--- 任务说明 ---
#1 根据关于GATK过滤VCF文件的文本，现在基本上可以取代UnifiedGenotyper的是哪个工具？
#2 请从关于GATK过滤VCF文件的文本最后一句之后接着往下写。

--- 待分析文本 ---
当前位置: 首页 > 工具软件 > VCF > 使用案例 >

gatk过滤_vcf文件过滤

左丘成天
2023-12-01

1:参考文献:

Li H. Towards better understanding of artifacts in variant calling

from high-coverage samples[J]. Bioinformatics, 2014:

btu356.

2:针对GATK的call SNP有UnifiedGenotyper与HaplotypeCaller。现在基本上HaplotypeCaller可以取代UnifiedGenotyper。原因截取如下:

The HaplotypeCaller is a more

recent and sophisticated tool than the UnifiedGenotyper. Its

ability to call SNPs is equivalent to that of the UnifiedGenotyper,

its ability to call indels is far superior, and it is now capable

of calling non-diploid samples. It also comprises several unique

functionalities such as the reference confidence model (which

enables efficient and incremental variant discovery on ridiculously

large cohorts) and special settings for RNAseq

data.

--- 条目摘录 ---

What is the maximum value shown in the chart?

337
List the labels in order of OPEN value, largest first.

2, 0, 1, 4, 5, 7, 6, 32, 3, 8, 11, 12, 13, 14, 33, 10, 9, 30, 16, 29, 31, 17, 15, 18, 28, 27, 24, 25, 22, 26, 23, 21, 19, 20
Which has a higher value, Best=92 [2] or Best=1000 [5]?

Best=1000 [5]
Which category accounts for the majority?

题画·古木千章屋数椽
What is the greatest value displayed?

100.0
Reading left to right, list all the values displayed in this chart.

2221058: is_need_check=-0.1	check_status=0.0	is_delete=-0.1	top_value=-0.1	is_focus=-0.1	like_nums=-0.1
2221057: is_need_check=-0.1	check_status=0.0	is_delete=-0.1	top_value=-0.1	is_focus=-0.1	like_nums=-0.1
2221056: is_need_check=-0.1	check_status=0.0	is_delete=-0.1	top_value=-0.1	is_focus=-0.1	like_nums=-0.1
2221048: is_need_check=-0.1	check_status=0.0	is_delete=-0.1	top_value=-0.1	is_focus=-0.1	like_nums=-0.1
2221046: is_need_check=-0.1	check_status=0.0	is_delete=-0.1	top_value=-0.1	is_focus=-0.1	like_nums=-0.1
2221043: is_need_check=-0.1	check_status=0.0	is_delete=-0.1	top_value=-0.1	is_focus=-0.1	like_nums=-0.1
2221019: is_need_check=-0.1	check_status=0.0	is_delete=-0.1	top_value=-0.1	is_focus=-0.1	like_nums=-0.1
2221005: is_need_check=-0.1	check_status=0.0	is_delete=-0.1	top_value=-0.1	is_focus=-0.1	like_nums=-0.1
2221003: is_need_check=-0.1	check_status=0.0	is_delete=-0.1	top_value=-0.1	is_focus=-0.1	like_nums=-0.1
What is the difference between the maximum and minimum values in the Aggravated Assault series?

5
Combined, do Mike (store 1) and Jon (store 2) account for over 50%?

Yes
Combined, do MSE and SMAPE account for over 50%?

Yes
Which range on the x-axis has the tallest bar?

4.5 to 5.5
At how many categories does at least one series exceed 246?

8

--- 参考答案 ---
#1 HaplotypeCaller。

#2
As of GATK version 3.3, we recommend using HaplotypeCaller

in all cases, with no exceptions.(摘自GATK官方回复)

3:对于vcf文件过滤的建议参数:https://software.broadinstitute.org/gatk/guide/article?id=3225,以下这些过滤参数的设置主要是在无法使用VQSR的时候可以使用如下参数:

For SNPs:

QD < 2.0

MQ < 40.0

FS > 60.0

SOR > 3.0

MQRankSum < -12.5

ReadPosRankSum < -8.0

If your callset was generated with UnifiedGenotyper for legacy

reasons, you can add HaplotypeScore

> 13.0.

--clusterWindowSize 5 --clusterSize

2另外还加上这两个参数,如果某个地方密集出现SNP可能是缺失或者插入。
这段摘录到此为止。